Dans les rues de Kaboul, sous un ciel gris, la circulation était plutôt réduite et la population se faisait discrète, mais avec comme toujours des patrouilles de talibans armés en pickup et des checkpoints.
Excepté ce lundi décrété jour férié, aucune célébration officielle n'a jusque-là été annoncée pour marquer l'anniversaire.
Un an après, les combattants talibans expriment leur joie de voir aujourd'hui leur mouvement exercer le pouvoir, au moment où, de leur côté, les agences d'aides humanitaire s'alarment de voir la moitié des 38 millions d'habitants du pays confrontés à une pauvreté extrême.
"Quand nous sommes entrés dans Kaboul, et quand les Américains sont partis, ce furent des moments de joie", poursuit Niamatullah Hekmat, membre des forces spéciales.
Mais pour les Afghans ordinaires, et particulièrement les femmes, le retour des talibans n'a fait qu'amplifier les difficultés.
Très vite et en dépit de leur promesse initiale, les nouveaux maîtres du pays sont largement revenus à l'interprétation ultra-rigoriste de l'islam qui avait caractérisé leur premier passage au pouvoir entre 1996 et 2001, restreignant fortement les droits des femmes.
- "Tout nous a été arraché" -
Celles-ci sont exclues de nombreux emplois publics et interdites de voyager seules en dehors de leur ville.

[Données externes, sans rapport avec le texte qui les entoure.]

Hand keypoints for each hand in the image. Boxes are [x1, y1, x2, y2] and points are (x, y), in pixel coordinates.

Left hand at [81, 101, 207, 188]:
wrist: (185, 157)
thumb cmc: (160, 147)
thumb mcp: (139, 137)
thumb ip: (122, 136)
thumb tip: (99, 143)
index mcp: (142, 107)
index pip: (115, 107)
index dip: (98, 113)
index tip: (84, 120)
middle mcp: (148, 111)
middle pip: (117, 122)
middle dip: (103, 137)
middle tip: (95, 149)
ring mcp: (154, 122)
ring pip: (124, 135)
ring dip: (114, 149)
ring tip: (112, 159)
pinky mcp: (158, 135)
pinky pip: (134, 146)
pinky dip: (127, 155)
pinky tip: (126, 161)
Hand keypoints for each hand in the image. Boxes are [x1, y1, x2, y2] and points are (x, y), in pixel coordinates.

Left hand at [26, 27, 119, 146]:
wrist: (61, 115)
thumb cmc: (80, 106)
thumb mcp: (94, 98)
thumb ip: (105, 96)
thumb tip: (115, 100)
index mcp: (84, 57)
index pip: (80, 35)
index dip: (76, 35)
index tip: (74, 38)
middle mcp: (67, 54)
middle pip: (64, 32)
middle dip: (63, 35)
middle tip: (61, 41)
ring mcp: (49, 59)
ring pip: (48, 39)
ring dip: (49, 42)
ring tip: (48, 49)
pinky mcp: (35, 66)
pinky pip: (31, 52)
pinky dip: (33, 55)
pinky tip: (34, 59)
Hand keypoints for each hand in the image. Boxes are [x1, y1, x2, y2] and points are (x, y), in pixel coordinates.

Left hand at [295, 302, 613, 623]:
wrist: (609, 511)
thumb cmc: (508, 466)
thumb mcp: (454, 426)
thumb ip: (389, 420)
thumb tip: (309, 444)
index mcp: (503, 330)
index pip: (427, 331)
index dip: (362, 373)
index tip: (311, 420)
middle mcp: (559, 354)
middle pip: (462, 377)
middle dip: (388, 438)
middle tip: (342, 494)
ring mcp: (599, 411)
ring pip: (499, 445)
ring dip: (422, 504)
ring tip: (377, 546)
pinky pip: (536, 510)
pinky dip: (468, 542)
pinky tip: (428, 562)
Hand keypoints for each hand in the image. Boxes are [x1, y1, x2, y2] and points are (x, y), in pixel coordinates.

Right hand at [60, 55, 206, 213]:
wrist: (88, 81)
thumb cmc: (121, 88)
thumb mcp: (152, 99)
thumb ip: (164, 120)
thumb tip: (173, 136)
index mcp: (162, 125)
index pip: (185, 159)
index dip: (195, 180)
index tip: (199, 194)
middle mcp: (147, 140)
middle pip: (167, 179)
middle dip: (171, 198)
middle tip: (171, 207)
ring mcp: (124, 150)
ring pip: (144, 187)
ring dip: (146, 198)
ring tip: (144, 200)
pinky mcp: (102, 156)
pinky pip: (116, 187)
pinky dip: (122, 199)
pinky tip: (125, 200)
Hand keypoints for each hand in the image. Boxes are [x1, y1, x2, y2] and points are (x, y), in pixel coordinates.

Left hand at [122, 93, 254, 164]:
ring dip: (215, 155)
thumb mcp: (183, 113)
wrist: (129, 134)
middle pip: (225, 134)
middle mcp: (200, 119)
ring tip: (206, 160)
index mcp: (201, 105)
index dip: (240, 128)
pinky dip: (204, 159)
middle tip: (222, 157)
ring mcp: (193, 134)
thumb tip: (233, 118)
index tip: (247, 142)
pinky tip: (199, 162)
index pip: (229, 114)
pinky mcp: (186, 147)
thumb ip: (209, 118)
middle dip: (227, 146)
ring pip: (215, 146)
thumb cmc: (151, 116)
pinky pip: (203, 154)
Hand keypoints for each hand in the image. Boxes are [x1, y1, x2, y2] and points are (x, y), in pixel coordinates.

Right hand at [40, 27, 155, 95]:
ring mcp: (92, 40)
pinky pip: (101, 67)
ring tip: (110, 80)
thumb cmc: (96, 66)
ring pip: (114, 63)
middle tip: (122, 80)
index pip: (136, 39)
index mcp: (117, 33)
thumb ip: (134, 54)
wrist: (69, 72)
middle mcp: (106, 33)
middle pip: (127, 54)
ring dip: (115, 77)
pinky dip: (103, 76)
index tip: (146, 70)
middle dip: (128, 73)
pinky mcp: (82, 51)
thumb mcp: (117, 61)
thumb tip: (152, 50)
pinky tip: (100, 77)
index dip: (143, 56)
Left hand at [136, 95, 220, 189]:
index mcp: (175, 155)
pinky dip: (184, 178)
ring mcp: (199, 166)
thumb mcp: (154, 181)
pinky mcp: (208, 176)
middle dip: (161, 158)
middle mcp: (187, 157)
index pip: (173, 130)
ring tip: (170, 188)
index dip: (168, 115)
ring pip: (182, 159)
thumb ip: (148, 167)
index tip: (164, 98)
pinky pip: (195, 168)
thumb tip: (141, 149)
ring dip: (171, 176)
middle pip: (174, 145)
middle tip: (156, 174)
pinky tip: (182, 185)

En mars, les islamistes ont fait refermer aux filles les lycées et collèges, quelques heures après leur réouverture pourtant annoncée de longue date.
Et début mai, le chef suprême de talibans a ordonné aux femmes de porter un voile intégral en public, de préférence la burqa.
"Depuis le jour où ils sont arrivés, la vie a perdu son sens", se désole Ogai Amail, une habitante de Kaboul. "Tout nous a été arraché, ils sont même entrés dans notre espace personnel".
Samedi à Kaboul, des combattants talibans ont dispersé à coups de crosse de fusil et de tirs en l'air une quarantaine de femmes qui manifestaient pour le droit au travail et à l'éducation.
Si les Afghans reconnaissent une baisse de la violence avec la fin de la guerre, beaucoup d'entre-eux sont touchés de plein fouet par une crise économique et humanitaire aigüe.
"Les gens qui viennent dans nos magasins se plaignent tellement des prix élevés que nous, commerçants, commençons même à détester ce que nous faisons", déplore Noor Mohammad, un commerçant de Kandahar (Sud), berceau historique et centre du pouvoir taliban.
Pour les combattants islamistes cependant, la joie de la victoire éclipse la crise économique actuelle.
"Nous sommes peut-être pauvres, nous sommes peut-être confrontés à des difficultés, mais le drapeau blanc de l'islam flottera désormais haut pour toujours en Afghanistan", se réjouit l'un d'eux, en faction dans un parc public de Kaboul.